Apple has banned Fortnite, a popular video game among teens, from its app store.
Fortnite was banned after it launched its own in-app payment system, bypassing Apple’s system.
Apple charges a whopping 30% commission on in-app purchases, a hefty price for apps that operate in the app store.
While a judge ruled in September that Apple cannot prevent apps from using their own payment systems, the judge also said that Epic Games, the creator of Fortnite, failed to prove that Apple was operating a monopoly.
According to the BBC, Apple and Epic are both appealing the judgments that were not in their favor.
Meanwhile, Epic took to Twitter to slam Apple’s practices.
"Apple spent a year telling the world, the court, and the press they'd 'welcome Epic's return to the App Store if they agree to play by the same rules as everyone else'," Tim Sweeney, chief executive of Epic Games, wrote on Twitter.

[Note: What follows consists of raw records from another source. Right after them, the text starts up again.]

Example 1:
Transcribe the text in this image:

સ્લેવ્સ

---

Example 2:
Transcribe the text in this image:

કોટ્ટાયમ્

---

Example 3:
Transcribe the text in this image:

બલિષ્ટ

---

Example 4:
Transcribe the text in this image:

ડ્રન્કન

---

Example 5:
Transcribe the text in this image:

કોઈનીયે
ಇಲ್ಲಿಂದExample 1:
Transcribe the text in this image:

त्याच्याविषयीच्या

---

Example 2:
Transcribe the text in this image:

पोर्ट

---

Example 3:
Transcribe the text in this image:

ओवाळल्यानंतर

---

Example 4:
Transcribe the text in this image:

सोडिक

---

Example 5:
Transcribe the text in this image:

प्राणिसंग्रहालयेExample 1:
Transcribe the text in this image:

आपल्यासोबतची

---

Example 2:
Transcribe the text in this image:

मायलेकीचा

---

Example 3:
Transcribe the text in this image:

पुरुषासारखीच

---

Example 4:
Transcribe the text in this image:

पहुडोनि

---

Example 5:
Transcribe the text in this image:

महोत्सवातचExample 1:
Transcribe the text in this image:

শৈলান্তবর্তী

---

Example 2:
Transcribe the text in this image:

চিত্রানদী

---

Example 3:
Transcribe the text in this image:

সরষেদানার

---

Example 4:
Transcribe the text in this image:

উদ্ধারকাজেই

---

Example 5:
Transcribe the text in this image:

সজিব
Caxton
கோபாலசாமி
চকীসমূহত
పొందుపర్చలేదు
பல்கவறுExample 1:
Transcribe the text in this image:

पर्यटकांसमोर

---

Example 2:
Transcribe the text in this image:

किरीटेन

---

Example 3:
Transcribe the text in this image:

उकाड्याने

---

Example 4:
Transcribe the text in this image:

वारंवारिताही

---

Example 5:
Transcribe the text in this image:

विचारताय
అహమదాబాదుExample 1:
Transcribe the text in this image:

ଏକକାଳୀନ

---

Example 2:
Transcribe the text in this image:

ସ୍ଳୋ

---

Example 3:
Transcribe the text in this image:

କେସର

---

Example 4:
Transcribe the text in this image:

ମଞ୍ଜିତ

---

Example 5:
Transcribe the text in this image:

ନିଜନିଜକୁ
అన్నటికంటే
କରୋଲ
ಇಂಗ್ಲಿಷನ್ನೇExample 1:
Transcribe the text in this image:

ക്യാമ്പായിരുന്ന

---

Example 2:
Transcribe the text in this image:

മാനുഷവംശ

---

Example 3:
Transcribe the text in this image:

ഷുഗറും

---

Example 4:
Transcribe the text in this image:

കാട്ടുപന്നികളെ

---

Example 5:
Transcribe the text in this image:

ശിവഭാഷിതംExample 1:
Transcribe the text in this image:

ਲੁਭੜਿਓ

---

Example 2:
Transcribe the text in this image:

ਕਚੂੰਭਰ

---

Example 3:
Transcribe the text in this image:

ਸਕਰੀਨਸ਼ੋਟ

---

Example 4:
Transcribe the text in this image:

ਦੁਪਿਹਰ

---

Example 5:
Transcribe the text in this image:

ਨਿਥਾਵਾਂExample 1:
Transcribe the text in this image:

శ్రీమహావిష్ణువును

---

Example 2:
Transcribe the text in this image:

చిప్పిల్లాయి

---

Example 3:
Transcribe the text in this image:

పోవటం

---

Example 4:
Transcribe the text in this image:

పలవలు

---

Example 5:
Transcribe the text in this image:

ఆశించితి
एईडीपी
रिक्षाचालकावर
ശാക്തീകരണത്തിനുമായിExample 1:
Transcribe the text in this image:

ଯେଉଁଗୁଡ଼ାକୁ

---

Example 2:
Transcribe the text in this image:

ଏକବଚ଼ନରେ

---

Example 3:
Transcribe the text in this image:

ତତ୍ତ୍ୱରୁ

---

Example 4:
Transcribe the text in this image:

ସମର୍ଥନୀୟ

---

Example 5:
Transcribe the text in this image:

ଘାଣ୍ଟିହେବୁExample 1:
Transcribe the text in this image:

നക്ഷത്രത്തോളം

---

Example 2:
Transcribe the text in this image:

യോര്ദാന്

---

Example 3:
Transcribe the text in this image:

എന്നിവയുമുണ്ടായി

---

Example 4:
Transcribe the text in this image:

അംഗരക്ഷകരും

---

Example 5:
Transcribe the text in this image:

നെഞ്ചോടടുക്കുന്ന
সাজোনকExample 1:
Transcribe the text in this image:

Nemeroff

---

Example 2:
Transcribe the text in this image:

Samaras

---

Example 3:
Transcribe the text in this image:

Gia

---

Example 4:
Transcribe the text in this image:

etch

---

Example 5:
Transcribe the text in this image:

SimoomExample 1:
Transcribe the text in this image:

"Epic agreed, and now Apple has reneged in another abuse of its monopoly power over a billion users," he added.
According to Sweeney, Apple said that Epic "committed an intentional breach of contract, and breach of trust, by concealing code from Apple" and it would not reinstate its account "until the district court's judgment becomes final and non-appealable.”
Interestingly, Apple’s Tim Cook faced controversy as well after he sent an email to employees warning them not to leak confidential information. The email itself was then leaked.
Cook asserted that Apple would do "everything in [its] power to identify those who leaked" information to the press.
"People who leak confidential information do not belong" at Apple, he added.